Express & Star

Telford's Stewart Lee talks ahead of Birmingham show

The reviews have all been of the five-star variety.

Published

Former Telford man Stewart Lee spent four years writing his latest works – a TV show called Stewart Lee's Comedy Vehicle and a new tour called Content Provider.

The tour is the comedian's first new full-length show since the award-winning Carpet Remnant World. He'll bring it to Birmingham's Symphony Hall on Monday and Tuesday.

And previous shows have seen critics swoon. The Times offered a five star review and wrote: "The most consistently funny show of his brilliant career . . . I laughed until it hurt."

The Mail on Sunday offered a similar rating and said: "Two marvellous misanthropic hours . . . there's no-one else to touch him."

Others have described the show as 'characteristically twisty and frequently brilliant' and 'venomously funny'.

Content Provider was published as a book and Stewart is delighted that people have enjoyed it.

"My new book, Content Provider, annotates and explains a selection of short and supposedly comic prose pieces, all written over the past five years," he says.

"During the period covered, various characters came and went from political life. Who can even remember Tory party chairman Grant Shapps now? Others gradually became ever more significant and by February last year, when the book ends, were positioned to be major players in the decisive swing of the fatal one-way cat-flap of Brexit.

"In March 2014, I imagined Sarah Vine proudly raising a status-confirming toilet brush, flecked with excrement. Who could have known that one day her husband, Michael Gove, would almost have been that triumphant bathroom accessory, and she the plastic holder cradling it?

"The landscape Content Provider described is suddenly gone, its key players either discarded in post-Brexit's Brabantia bin, or grown unimaginably powerful in its wake, and the values the book holds self-evident are threatened as never before. This extract from the introduction describes the circumstances that led to my unlikely late-life newspaper columnist side-career. I've no idea, at this point in time, how anything I learned will be useful in this strange new world…"

Stewart, who was born in Wellington but raised in Solihull by adoptive parents, started doing standup in the late 80s and got his first paid gig in September 1989, at the Bedford Pub in Balham, south London. He was 21 when he became a semi-professional stand-up. The first time he got asked to write funny columns was for a short-lived comedy magazine.

"Maybe I was in deep cover. Maybe I still am. I don't know. Whatever, I wish I was still 12 stone and sickly and could smoke a pack of cigarettes before breakfast without throwing up.

"Deadpan folded after a year and I don't remember any of the funny columns I got asked to write by any other outlet being much good at all for the next decade or so.

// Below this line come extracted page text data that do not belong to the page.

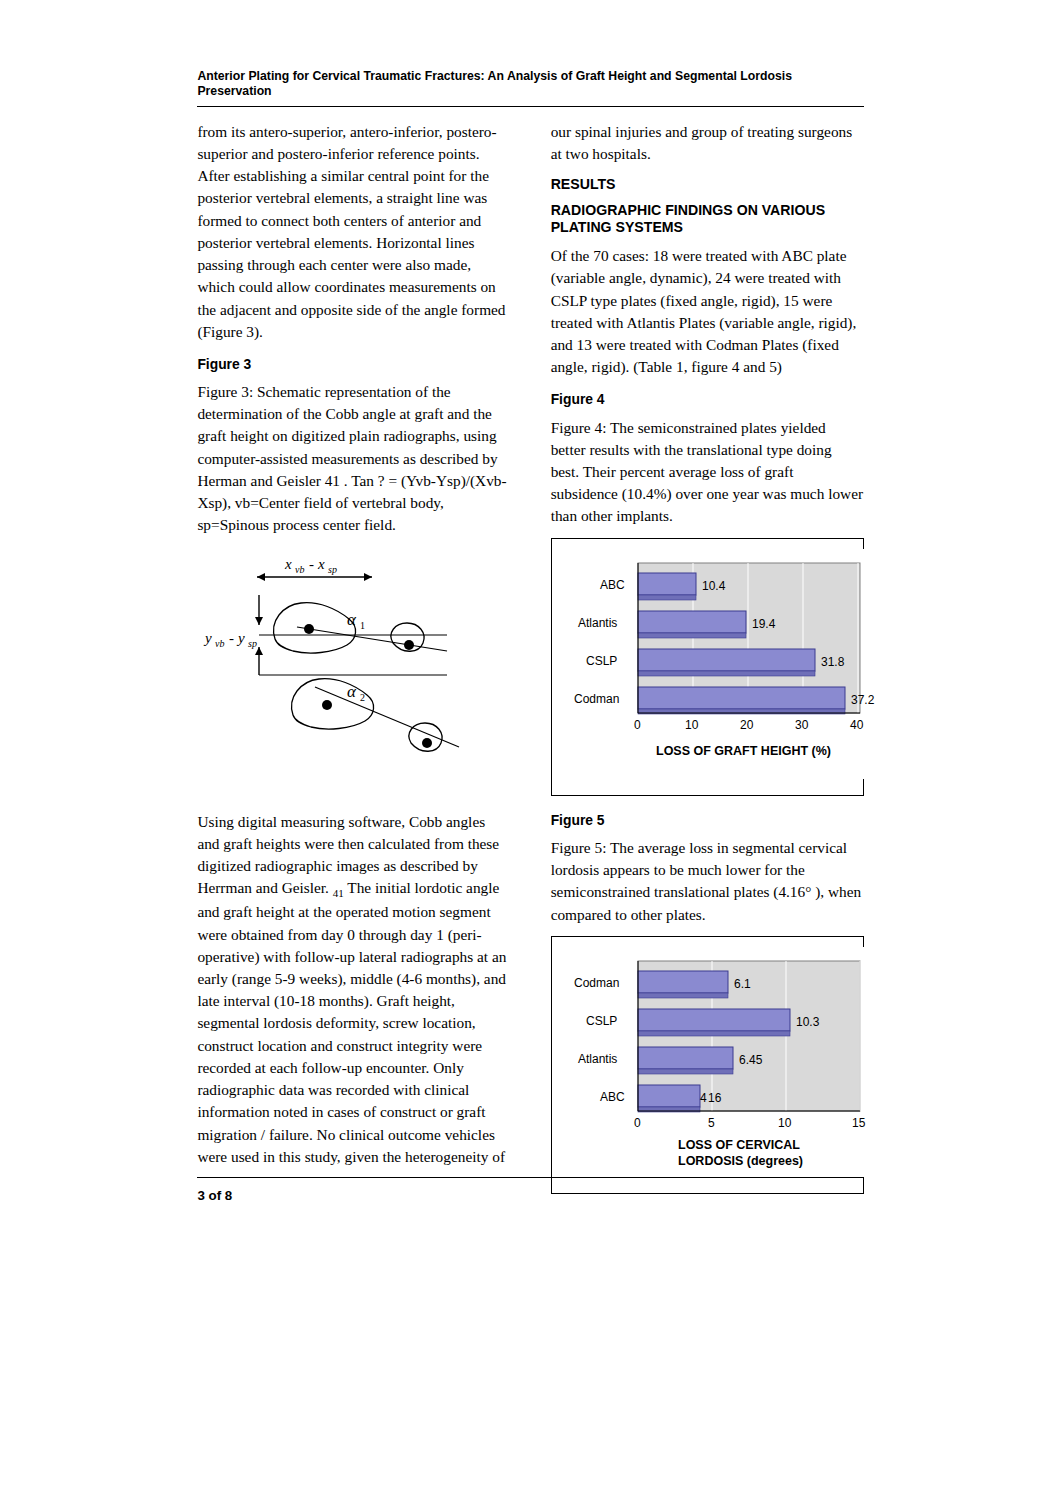Anterior Plating for Cervical Traumatic Fractures: An Analysis of Graft Height and Segmental Lordosis Preservation
from its antero-superior, antero-inferior, postero-superior and postero-inferior reference points. After establishing a similar central point for the posterior vertebral elements, a straight line was formed to connect both centers of anterior and posterior vertebral elements. Horizontal lines passing through each center were also made, which could allow coordinates measurements on the adjacent and opposite side of the angle formed (Figure 3).
Figure 3
Figure 3: Schematic representation of the determination of the Cobb angle at graft and the graft height on digitized plain radiographs, using computer-assisted measurements as described by Herman and Geisler 41 . Tan ? = (Yvb-Ysp)/(Xvb-Xsp), vb=Center field of vertebral body, sp=Spinous process center field.
x vb - x sp y vb - y sp α 1 α 2
Using digital measuring software, Cobb angles and graft heights were then calculated from these digitized radiographic images as described by Herrman and Geisler. 41 The initial lordotic angle and graft height at the operated motion segment were obtained from day 0 through day 1 (peri-operative) with follow-up lateral radiographs at an early (range 5-9 weeks), middle (4-6 months), and late interval (10-18 months). Graft height, segmental lordosis deformity, screw location, construct location and construct integrity were recorded at each follow-up encounter. Only radiographic data was recorded with clinical information noted in cases of construct or graft migration / failure. No clinical outcome vehicles were used in this study, given the heterogeneity of our spinal injuries and group of treating surgeons at two hospitals.
Results
Radiographic findings on various plating systems
Of the 70 cases: 18 were treated with ABC plate (variable angle, dynamic), 24 were treated with CSLP type plates (fixed angle, rigid), 15 were treated with Atlantis Plates (variable angle, rigid), and 13 were treated with Codman Plates (fixed angle, rigid). (Table 1, figure 4 and 5)
Figure 4
Figure 4: The semiconstrained plates yielded better results with the translational type doing best. Their percent average loss of graft subsidence (10.4%) over one year was much lower than other implants.
10.4 19.4 31.8 37.2 ABC Atlantis CSLP Codman 0 10 20 30 40 LOSS OF GRAFT HEIGHT (%)
Figure 5
Figure 5: The average loss in segmental cervical lordosis appears to be much lower for the semiconstrained translational plates (4.16° ), when compared to other plates.
6.1 10.3 6.45 4 16 Codman CSLP Atlantis ABC 0 5 10 15 LOSS OF CERVICAL LORDOSIS (degrees)
3 of 8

That doesn't necessarily mean they weren't. I can't remember much about the decade of the 90s.

"I was drunk for a lot of it, and then depressed towards the end, I think, in retrospect. It's all a haze of London comedy-club cellars viewed from the stage through a jazz photograph pre-smoking-ban fug; motorway service stations in Doppler effect from the transit van windows on loss-making tours with the Stewart Lee & Richard Herring double act, where big theatre gigs with our big promoter made me less than my usual solo slots on pub-cellar mixed bills paid me alone; people arguing in hotel bars and Little Chefs; intrigue in the toilets at the Comedy Cafe in pre-hipster Old Street, its upstairs room the London circuit's unofficial social club in those fondly remembered long, late Saturday nights of the early 90s, Roger Mann on his hands and knees, pulling faces from behind a sofa; me going deaf at rock'n'roll gigs in Camden and Harlesden and Islington and Manette Street and Charing Cross Road. Polvo! Yo La Tengo!! The Fall!!!"